Text block:
┌──
Hi all,
I tested jabberd2 and, like a lot of people I wondered if it was
possible to run it in a cluster.
The answer is clearly "no", as far as I understood it.
I liked the way jabberd2 was implemented and, after roughly testing other
technologies, I decided to think about what would be needed to "clusterize"
jabberd2. The result of my thoughts can be seen on a graph here:
http://dbx.gtmp.org/jabberd2-cluster.png
On this drawing, there is a dbsession and a dbauth on each host. This
has some implications (see below).
Roughly, the idea is to set up each host like a independent host,
except that the routers are interconnected. Each router then needs a way to
know on which host is the recipient. I had the idea to reuse the JID hash
algorithm used to decide on which sm the recipient is (in the non clusterized
jabberd2 implementation).
Also, I automatically add a (numerical) resource to each component's "from" (they
haven't any) and "to" (if there isn't already one) when they send a message to the router
and I use it to route the messages to the right cluster node.
About the DB, with my method the best is still to host it on a separate
server, because if one wants a local DB on each server, although it is
possible, the user list on each DB must be split using the same hash algorithm.
Worse, if one adds or removes a node, the DB must be split again across hosts.
As having ideas is not enough, I started an implementation of it.
└──
Supplied information:
┌──
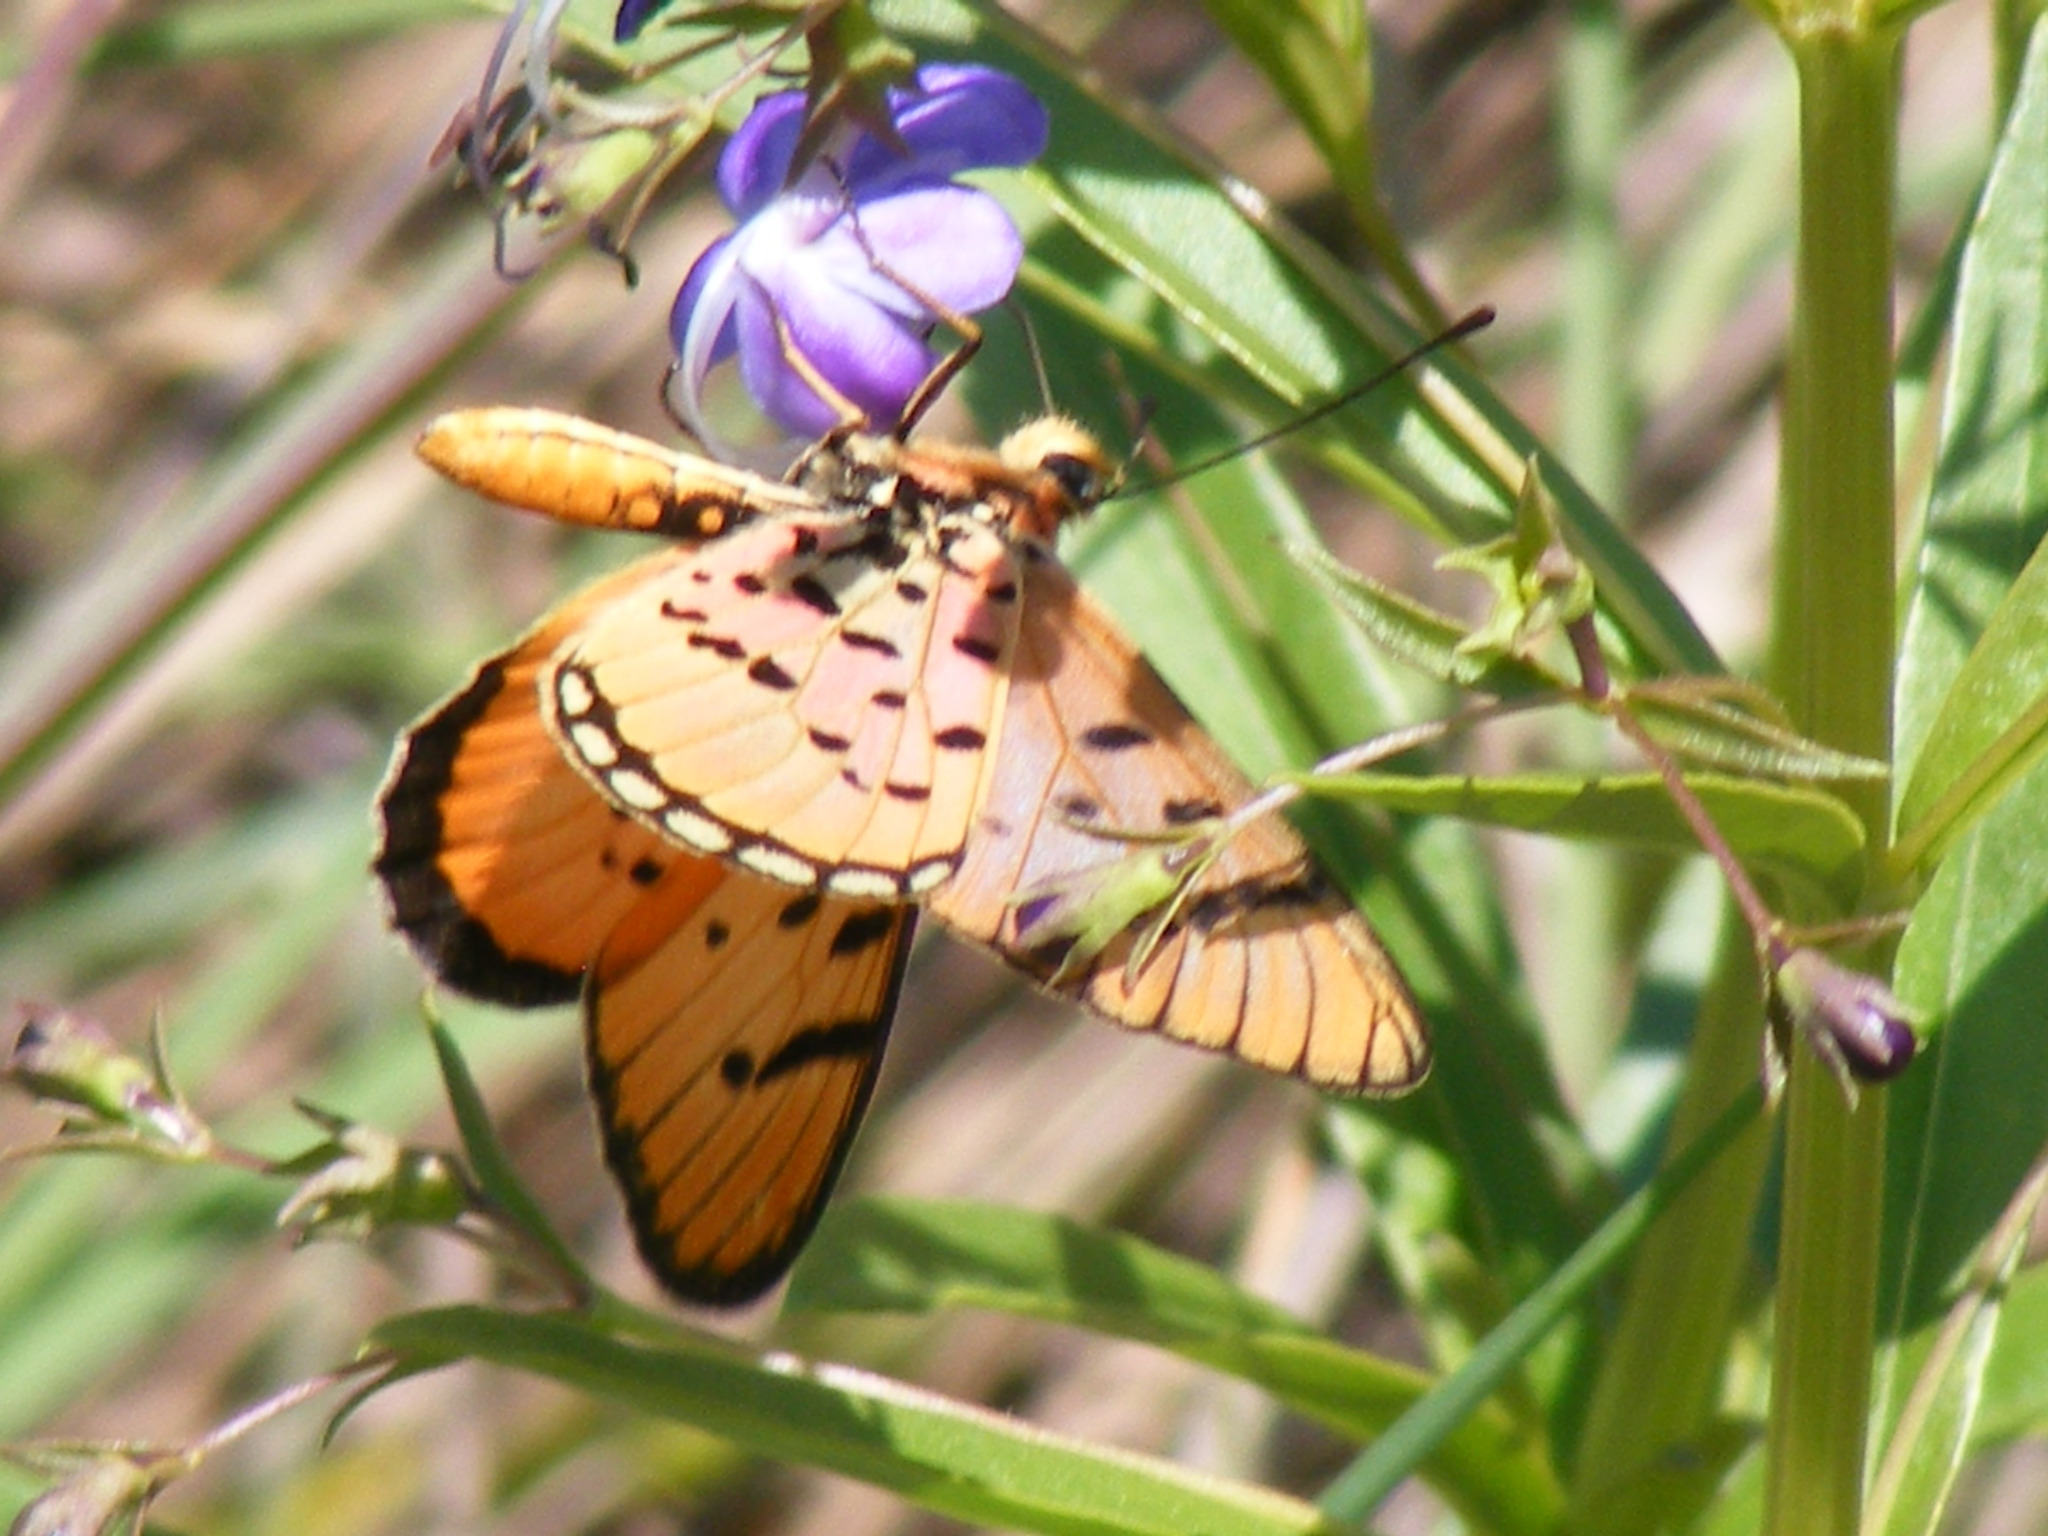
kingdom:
└──
Challenges:
[1] According to the jabberd2 clustering post, where is the best place to host the database?
[2] List each change the jabberd2 clustering post proposes beyond setting up every host as an independent host.
[3] Write the next part of the jabberd2 clustering post, picking up after its final sentence.

Exercise answers:
[1] On a separate server.

[2]
- The routers are interconnected.
- Each router reuses the JID hash algorithm to find which host the recipient is on.
- A numerical resource is added to each component's "from" when it sends a message to the router.
- A numerical resource is added to the "to" of such a message if there isn't one already.
- That resource is used to route messages to the right cluster node.

[3]
Everything seems to run OK with the simple tests I've made with 3 hosts. I
haven't modified s2s yet, but the idea for it is to, again, use the hash algo
to know to which router to send the message. So the s2s component should be,
like the routers, connected to all routers (as their default route).
My first question is: is this idea good? I know I should have asked
this question before starting to implement it, but 1) I was not sure to be able
to implement it and 2) I learned the source code this way and if other better
ideas show up I would be volunteer to implement them.
Second question: if the answer to the first question is either "yes" or
"maybe, let's see", how would the authors / maintainers like me to give them the patches
for review? As a pull request on github? (I forked the repository as user mid1221213 but I didn't
push back the patches yet), ...? I still have to do some further tests (and maybe a stress test)
and to verify / clean the code before I can send patches.
About my patches, I took care to #ifdef them (using a --enable-cluster
configure option) in order to not change jabberd2 functionality in case this
feature would be included and considered as experimental. Anyway, there is some
overhead using a cluster so a one node cluster would be a bad idea as well.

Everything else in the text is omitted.